Bottarga is the dried, cured roe of the grey mullet or tuna. It is found on several restaurant menus in these parts, but it’s only available in certain specialty stores and it can get a little pricey. I was on a mission, so I searched the net, made a few calls, did some comparative pricing. And then I headed to the Ferry Building to seal the deal. Thank you, Boulettes Larder, for opening your already closed doors and breaking me off a piece of this gold from the ocean.

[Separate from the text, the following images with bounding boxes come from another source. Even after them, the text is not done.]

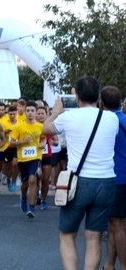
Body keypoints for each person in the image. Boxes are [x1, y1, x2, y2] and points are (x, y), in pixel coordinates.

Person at [42, 76, 118, 270]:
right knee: (93, 237)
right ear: (98, 97)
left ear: (77, 97)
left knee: (67, 234)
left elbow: (46, 129)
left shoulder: (68, 117)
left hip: (78, 182)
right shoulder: (111, 118)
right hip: (106, 181)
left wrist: (55, 112)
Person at [99, 86, 126, 270]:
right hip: (121, 176)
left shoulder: (107, 122)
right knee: (115, 225)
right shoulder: (123, 119)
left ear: (101, 102)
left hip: (116, 177)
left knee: (116, 225)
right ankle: (109, 264)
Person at [9, 101, 44, 219]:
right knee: (25, 184)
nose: (30, 113)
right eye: (28, 111)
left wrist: (42, 144)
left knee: (33, 180)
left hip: (36, 157)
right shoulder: (19, 126)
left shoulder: (40, 126)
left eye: (32, 111)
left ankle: (32, 207)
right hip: (23, 158)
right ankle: (23, 197)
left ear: (35, 112)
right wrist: (23, 141)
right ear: (25, 112)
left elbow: (44, 138)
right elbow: (11, 143)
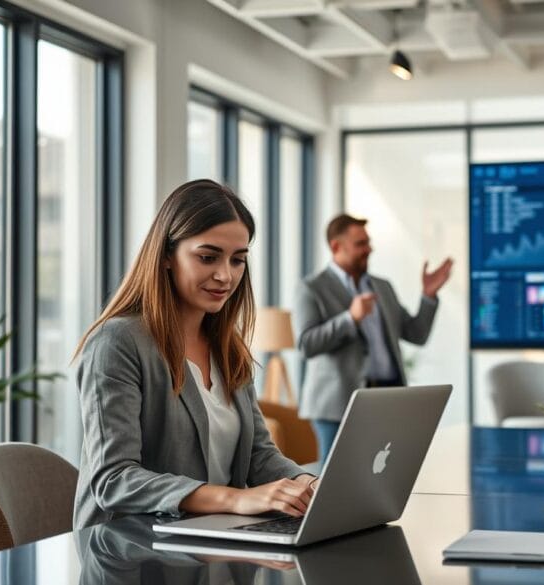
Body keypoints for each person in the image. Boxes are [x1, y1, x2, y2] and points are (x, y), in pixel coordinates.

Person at [72, 179, 316, 530]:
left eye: (237, 260)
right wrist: (236, 498)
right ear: (167, 255)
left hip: (212, 545)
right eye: (207, 257)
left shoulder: (228, 348)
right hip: (129, 553)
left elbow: (259, 457)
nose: (225, 276)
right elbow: (114, 479)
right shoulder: (117, 343)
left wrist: (310, 484)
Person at [296, 214, 453, 463]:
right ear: (336, 246)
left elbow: (416, 334)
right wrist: (350, 318)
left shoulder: (382, 287)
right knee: (335, 479)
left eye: (368, 242)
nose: (369, 249)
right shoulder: (313, 287)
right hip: (337, 404)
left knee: (387, 474)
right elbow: (306, 345)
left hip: (387, 398)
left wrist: (428, 296)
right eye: (361, 243)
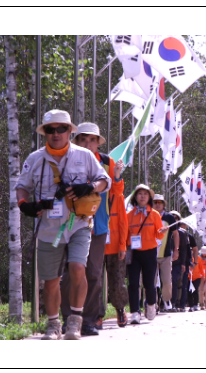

Freshly grated bottarga transforms a simple pasta dish into something special. It lends a saltiness and complexity that can’t be achieved with salt. It offsets the sweetness of the sundried tomato sauce really nicely. If you can find bottarga and are not deterred by the cost, it’s a great treat for yourself and those you are sharing with.

bucatini with oven-dried tomatoes and bottarga

adapted from A-16 by Nate Appleman and Shelley Lindgren

serves 4- 6

kosher salt

extra virgin olive oil

2 cloves garlic, smashed with the side of a knife

1/4 teaspoon dried chile flakes

2 cups oven-dried tomatoes, roughly chopped (see recipe below)

12 ounces bucatini

1-ounce piece bottarga for grating (or substitute fresh parmigiano reggiano)

Bring a large pot of salted water to a boil for the pasta.

Meanwhile, heat 1/4 cup olive oil in a large saute pan over medium-low heat. Add the garlic and chile flakes and sweat, stirring occasionally, for about 3 minutes, or until the garlic has softened. Stir in the tomatoes and cook for about 5 minutes, or until the tomatoes have plumped up. Taste for seasoning and add salt if needed, keeping in mind that the tomatoes are seasoned and the bottarga is salty.

Add the pasta to the boiling water and cook for about 1 minute less than specified on the package. Drain the pasta, reserving about 1 cup of the cooking water, and return the pasta to the large pot over medium heat. Add the sauce to the pasta along with a couple of tablespoons of olive oil and toss well, adding some of the reserved pasta water if needed to loosen the sauce. If the sauce is too loose, turn the heat up to medium-high and cook down the sauce with the pasta. It should be loose enough to barely pool at the bottom of the pot, but not too watery. Taste for seasoning, adding more salt if needed.

Serve the pasta in a warmed large bowl, family style. Grate the bottarga over the top to finish and serve immediately.

oven-dried tomatoes

1-1/2 pounds kosher salt

15 san marzano tomatoes

1/2 cup extra-virgin olive oil 

Preheat oven to 200°F.

Spread the salt on a 13×18-inch rimmed baking sheet, creating a 1/2-inch thick bed of salt. Core the tomatoes and halve them lengthwise. Arrange the halves, skin side down, in rows on the bed of salt. Bake for 6 hours, or until the tomatoes are dried and look like sun-dried tomatoes. (if you have a convection oven, turn the fan on; the tomatoes should be dry in about 3 hours.)

Remove the tomatoes from the salt (the salt can be reused for another batch), and pack them into a container with a tight-fitting lid. Pour in olive oil, cover, and store in the refrigerator for up to 1 week.